In our study, there were no differences in either the cumulative survival rates between urban and rural areas or in the mortality risk in the performed multivariate analysis. This is in agreement with a recently published study from the USA.31 This demonstrates the fact that mortality rates after fragility hip fracture are universal and not associated to the area of residence.

Strengths and limitations

The strengths of our study include the investigation of a stable population, which enabled identification of all individuals with hip fractures and deaths over the 2-year period in a well-defined geographic region. Further, for each fracture patient we aimed to recruit three controls randomly selected from the population matched for age, sex, and living area. However, our findings should be interpreted within the context of a number of limitations. The population studied was mainly white; hence, these results should not be generalized to other ethnic populations. A higher number of examined patients with hip fractures would also have given us the opportunity to estimate mortality in more detail for specific age groups, especially among those aged 80 years and younger. Information on comorbidities and other risk factors associated with mortality, as well as causes of death, were not available in this cohort of patients or controls. Thus, our study does not identify if hip fracture is, in itself, a risk factor independent of other risk factors or a marker for excess death in this patient group. We acknowledge the above as an important limitation of our study. Furthermore, the study sample, especially of males, is limited, thus presenting a major weakness of our study.

Conclusion

Our study confirms that hip fracture patients have an excess mortality, especially in the first 3 months after fracture, compared to the general population, which remains higher than the background population during the entire 5 years after fracture. In males, the mortality rates were higher than in females during the first year. The excess mortality in hip fracture patients documented in the past decade should encourage health care professionals, bureaucrats, and politicians to increase disease awareness and increase efforts to reduce the burden and consequences of fragility hip fracture.

Figure 2.

Figure 2

Kaplan–Meier survival analyses in males and females with a fragility hip fracture in 2004–2005 in southern Norway.

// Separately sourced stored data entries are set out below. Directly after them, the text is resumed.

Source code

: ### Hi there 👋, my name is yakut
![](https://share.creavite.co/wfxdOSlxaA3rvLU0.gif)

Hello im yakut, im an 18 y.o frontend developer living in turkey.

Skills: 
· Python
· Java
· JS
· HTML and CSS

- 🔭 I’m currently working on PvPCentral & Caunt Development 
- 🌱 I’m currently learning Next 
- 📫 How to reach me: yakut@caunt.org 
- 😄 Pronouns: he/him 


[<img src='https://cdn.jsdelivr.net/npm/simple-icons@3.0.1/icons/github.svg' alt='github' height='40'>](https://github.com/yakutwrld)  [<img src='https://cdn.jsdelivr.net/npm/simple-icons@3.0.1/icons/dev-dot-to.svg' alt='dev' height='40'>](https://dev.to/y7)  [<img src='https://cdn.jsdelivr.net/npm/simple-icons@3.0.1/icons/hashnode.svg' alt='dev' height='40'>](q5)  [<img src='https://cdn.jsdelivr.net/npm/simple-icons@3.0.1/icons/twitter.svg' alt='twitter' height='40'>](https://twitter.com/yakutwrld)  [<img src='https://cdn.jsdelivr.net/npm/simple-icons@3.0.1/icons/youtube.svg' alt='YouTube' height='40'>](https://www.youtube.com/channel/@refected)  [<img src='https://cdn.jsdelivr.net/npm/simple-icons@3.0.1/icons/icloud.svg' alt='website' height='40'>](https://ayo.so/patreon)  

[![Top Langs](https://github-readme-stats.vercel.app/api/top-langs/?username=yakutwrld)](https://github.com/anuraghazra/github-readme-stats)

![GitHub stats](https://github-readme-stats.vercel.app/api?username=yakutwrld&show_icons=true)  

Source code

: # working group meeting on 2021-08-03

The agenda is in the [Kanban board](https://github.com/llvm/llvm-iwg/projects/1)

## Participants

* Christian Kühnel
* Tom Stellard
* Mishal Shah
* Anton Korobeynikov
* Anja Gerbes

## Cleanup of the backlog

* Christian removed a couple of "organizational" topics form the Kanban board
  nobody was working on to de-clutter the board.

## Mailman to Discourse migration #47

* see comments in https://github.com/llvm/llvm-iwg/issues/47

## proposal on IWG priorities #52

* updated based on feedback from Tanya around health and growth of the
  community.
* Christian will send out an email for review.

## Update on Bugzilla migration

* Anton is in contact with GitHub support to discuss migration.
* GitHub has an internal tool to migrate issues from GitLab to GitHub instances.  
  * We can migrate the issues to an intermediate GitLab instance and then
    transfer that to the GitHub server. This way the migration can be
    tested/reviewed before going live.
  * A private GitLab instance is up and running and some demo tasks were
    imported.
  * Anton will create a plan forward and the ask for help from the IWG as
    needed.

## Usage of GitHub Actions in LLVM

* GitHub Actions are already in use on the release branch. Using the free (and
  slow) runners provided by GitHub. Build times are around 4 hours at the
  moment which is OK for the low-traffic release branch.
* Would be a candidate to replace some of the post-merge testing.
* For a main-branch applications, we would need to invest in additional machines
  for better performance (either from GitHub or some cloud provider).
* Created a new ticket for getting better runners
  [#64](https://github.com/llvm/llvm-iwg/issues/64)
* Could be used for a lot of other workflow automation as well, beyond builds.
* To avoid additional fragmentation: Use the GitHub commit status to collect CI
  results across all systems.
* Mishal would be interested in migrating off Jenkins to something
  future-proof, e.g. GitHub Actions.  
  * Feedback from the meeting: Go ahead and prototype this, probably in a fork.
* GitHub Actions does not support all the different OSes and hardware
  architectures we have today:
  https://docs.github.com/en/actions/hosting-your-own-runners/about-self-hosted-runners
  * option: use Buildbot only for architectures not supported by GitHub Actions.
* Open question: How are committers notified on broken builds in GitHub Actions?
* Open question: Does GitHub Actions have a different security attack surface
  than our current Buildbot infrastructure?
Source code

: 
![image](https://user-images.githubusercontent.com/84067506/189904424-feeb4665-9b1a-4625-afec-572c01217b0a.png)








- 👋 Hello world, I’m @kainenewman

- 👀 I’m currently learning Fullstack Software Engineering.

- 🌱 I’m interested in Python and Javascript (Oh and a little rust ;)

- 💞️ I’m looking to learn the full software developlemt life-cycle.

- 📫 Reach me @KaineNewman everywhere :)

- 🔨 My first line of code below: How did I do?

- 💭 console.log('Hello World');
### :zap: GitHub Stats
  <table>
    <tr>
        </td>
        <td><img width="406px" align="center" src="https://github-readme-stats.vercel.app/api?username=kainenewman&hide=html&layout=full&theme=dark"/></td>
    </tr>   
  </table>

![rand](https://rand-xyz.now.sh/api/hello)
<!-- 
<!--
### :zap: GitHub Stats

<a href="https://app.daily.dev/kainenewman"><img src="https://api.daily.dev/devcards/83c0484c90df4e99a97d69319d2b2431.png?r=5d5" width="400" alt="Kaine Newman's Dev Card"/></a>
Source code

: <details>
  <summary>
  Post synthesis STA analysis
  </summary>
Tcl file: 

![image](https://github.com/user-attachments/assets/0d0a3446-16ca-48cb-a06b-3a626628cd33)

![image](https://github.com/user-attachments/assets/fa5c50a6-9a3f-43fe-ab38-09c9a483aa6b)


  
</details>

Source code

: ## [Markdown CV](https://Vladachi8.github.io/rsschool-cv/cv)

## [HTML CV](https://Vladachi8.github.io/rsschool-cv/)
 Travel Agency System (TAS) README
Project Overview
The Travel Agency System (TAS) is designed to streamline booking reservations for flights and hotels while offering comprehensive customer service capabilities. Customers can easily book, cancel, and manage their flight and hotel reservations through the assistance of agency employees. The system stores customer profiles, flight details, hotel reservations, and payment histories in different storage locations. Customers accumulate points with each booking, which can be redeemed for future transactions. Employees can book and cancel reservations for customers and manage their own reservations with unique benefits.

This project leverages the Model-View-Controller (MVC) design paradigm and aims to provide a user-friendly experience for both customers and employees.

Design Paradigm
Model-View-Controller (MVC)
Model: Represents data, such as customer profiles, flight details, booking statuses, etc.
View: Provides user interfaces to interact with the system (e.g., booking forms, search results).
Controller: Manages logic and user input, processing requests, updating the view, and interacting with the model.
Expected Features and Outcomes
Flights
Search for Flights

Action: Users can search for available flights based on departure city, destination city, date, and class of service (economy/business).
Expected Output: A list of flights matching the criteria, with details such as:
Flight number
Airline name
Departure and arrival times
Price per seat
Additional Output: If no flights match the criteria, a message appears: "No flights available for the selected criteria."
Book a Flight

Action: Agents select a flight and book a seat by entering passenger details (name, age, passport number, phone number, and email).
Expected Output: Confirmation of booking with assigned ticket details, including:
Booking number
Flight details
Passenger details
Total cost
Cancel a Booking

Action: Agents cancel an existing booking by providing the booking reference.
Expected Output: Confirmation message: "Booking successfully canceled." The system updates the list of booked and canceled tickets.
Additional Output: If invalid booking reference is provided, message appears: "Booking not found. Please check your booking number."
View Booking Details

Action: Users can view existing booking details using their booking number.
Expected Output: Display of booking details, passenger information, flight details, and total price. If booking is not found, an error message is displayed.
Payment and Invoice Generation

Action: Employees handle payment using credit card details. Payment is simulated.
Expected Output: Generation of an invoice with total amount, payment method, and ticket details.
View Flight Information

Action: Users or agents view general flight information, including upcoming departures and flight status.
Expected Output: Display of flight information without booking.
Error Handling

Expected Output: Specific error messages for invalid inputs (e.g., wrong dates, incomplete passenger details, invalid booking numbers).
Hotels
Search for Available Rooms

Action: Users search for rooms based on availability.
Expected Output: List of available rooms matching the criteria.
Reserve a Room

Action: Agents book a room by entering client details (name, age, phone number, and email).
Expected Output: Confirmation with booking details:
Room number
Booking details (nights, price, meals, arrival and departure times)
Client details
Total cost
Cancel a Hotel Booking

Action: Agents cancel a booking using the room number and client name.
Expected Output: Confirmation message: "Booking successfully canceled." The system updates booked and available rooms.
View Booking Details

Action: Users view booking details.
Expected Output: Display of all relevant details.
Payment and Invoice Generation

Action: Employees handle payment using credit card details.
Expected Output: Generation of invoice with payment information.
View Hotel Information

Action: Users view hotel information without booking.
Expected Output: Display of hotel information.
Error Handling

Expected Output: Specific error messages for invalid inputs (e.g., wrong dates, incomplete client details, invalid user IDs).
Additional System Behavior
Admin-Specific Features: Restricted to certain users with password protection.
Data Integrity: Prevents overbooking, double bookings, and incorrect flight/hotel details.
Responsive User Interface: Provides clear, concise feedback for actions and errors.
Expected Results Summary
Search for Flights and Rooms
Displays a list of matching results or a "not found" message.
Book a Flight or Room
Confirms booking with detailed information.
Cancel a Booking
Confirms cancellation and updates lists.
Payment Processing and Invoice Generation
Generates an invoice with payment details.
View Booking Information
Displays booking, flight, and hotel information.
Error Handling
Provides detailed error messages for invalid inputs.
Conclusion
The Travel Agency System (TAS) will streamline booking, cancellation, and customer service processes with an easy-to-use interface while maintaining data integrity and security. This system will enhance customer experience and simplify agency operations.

Notes: (A) Age group 50–80 years; (B) age group 80+ years.

Acknowledgments

We gratefully appreciate the expert technical assistance and help with data collection from the osteoporosis nurses Lillann Krüger Hæstad, Hanne Vestaby, Tove Kjøstvedt, and Åse Birkedal, as well as statistical support from Are Hugo Pripp. This work was supported and funded by The Competence Development Fund of Southern Norway and the Hospital of Southern Norway Trust.

Footnotes

Disclosure

The authors report no conflicts of interest in this work.